#### ABOUT THIS TASK
In the abstract on tau gene antisense transcripts below, what effect did the NATs have on the MAPT promoter in cell cultures?

#### TEXT PROVIDED
__________

P2-175: Tau gene-specific natural antisense transcript expression and splicing in sporadic tauopathies

Abstract

Natural antisense transcripts (NATs) are endogenous RNAs that are complementary in sequence to other transcripts and potentially interfere with their expression. Common genetic variation in MAPT, a gene which encodes for the tau protein, is a strong modulator of risk of sporadic tauopathies. In progressive supranuclear palsy (PSP), increased expression of total tau as well as of tau isoforms containing four microtubule binding repeat domains are strongly associated with the disease development. Recently, NATs with direct head-to-head overlap with the tau gene promoter has been identified. In this study, we investigated the complex pattern of splicing of these NATs and their possible role in MAPT regulation. Total RNA was extracted from SH-SY5Y neuroblastoma cells and several regions from flash frozen PSP and control brains. NAT transcripts were amplified with PCR primers designed for NAT expressed sequences obtained from public nucleotide and EST databases. MAPT and NAT expression levels were quantified by real-time PCR. To investigate the effect of NAT on MAPT expression, NAT variants were cloned into mammalian expression vector and cotransfected into neuroblastoma cells with pGL4-luciferase vectors containing MAPT core promoter sequences. The NAT is transcribed both in human brain and neuroblastoma cells with a highly complex pattern of alternative splicing. We identified several novel exons and found that the majority of transcripts overlap with conserved regulatory regions of MAPT. Both MAPT and NAT were expressed in all brain regions investigated and variable levels of transcripts were detected. Based on the transcripts characterised and those published in the EST and transcript databases, the transcripts lack any open reading frames. This supports the notion that the transcript is non-coding and functions by way of its RNA transcripts. Data from cell cultures showed that NATs reduced the transcriptional activity of the MAPT promoter. In this study, we identified several NATs against the MAPT gene. Sequencing of the transcripts showed extensive alternative splicing and real time quantitative PCR demonstrated their widespread expression. Preliminary luciferase reporter assays suggest that NAT transcripts modulate MAPT promoter transcriptional activity. This could be an important mechanism in the regulation of MAPT gene expression.

__________

#### EXCERPTED DATA
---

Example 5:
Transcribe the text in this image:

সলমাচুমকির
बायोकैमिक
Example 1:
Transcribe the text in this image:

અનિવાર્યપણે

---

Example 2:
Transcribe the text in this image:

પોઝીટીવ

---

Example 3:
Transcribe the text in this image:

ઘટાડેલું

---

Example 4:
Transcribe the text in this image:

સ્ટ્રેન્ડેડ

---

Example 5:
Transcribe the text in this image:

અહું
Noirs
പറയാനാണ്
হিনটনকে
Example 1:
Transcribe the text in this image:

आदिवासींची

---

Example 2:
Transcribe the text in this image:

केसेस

__________

#### REPLY
They reduced the transcriptional activity of the MAPT promoter.